10. A template-based face detection method, comprising the steps of:

producing an average face image from a face database, wavelet-converting the produced average face image, and removing a low frequency component of high and low frequency components of the wavelet-converted image, the low frequency component being sensitive to illumination;

producing a face template with only high horizontal and vertical frequency components of the high frequency components; and

retrieving an initial face position using the face template when an image is inputted, and detecting a face in a next frame by using, as a face template for the next frame, a template obtained by linearly combining the face template with a high frequency wavelet coefficient corresponding to a position of the face in a current frame.

11. The method according to claim 10, wherein the step of detecting the face comprises:

down-sampling the input image in a stepwise manner;

wavelet-converting the down-sampled input image; and

matching the wavelet-converted input image to each frequency component of the face template to specify a face area.

12. The method according to claim 11, further comprising the steps of:

extracting coefficient values of high horizontal and vertical wavelet frequencies from the specified face area, and linearly combining the coefficient values with the face template; and

determining a next position of a candidate face for face tracking.

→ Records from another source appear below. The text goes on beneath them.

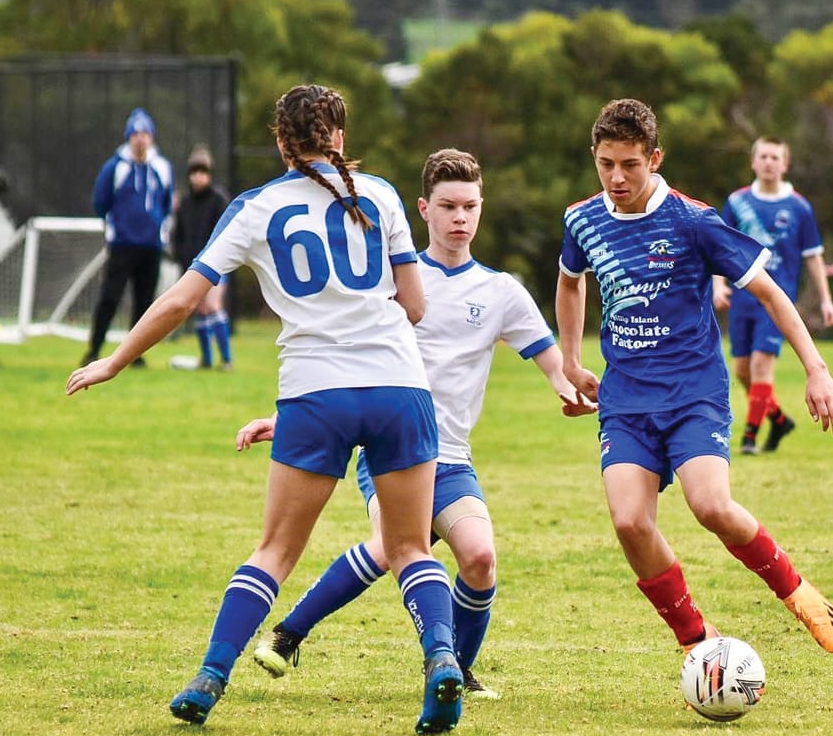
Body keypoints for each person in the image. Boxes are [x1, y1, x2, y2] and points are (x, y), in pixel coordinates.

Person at [68, 84, 465, 736]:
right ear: (339, 136)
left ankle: (210, 675)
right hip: (401, 389)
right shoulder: (386, 195)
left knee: (275, 549)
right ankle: (442, 658)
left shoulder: (256, 208)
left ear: (282, 141)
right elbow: (415, 306)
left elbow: (181, 301)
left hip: (314, 394)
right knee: (409, 545)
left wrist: (114, 360)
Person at [238, 148, 595, 698]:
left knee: (479, 557)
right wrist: (285, 418)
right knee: (392, 545)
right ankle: (290, 634)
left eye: (470, 206)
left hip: (450, 455)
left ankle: (453, 670)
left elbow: (554, 367)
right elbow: (332, 353)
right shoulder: (388, 280)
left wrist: (572, 388)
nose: (460, 217)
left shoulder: (501, 292)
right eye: (448, 205)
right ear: (423, 210)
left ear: (481, 209)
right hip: (390, 447)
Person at [555, 98, 833, 663]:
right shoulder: (582, 219)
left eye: (630, 165)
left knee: (711, 506)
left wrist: (817, 370)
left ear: (655, 158)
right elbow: (571, 283)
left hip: (693, 392)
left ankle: (797, 592)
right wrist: (571, 361)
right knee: (629, 522)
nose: (616, 178)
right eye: (605, 164)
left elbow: (768, 290)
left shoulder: (693, 220)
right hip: (625, 399)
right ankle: (697, 639)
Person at [712, 136, 833, 454]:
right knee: (741, 370)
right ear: (754, 162)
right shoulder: (737, 202)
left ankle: (750, 438)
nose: (769, 162)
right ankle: (778, 419)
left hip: (778, 301)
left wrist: (826, 298)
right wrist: (718, 285)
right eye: (763, 156)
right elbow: (716, 246)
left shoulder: (798, 206)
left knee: (760, 366)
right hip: (743, 298)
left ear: (785, 164)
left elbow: (813, 255)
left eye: (775, 157)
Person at [81, 108, 173, 368]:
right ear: (128, 137)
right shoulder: (115, 167)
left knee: (145, 303)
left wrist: (156, 227)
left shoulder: (162, 167)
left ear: (152, 137)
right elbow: (101, 202)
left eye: (145, 134)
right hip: (122, 245)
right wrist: (118, 226)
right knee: (110, 297)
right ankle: (94, 349)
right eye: (135, 134)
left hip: (151, 245)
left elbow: (165, 204)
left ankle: (135, 355)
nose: (140, 139)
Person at [171, 145, 232, 368]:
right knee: (201, 309)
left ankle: (226, 359)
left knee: (214, 304)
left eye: (203, 171)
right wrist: (181, 255)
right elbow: (178, 235)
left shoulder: (218, 200)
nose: (198, 176)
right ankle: (206, 359)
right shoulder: (185, 204)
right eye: (195, 171)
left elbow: (226, 233)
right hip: (193, 265)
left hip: (217, 265)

13. The method according to claim 12, further comprising the steps of:

measuring a minimum average error in every frame between a coefficient value of the face template and a coefficient value of the face area in the current frame; and

when the minimum average error is larger than a threshold value, concluding that there is at least one of a sudden motion, concealing of the face, and a sudden change in illumination, and resetting the coefficient value of the face template to a new template value.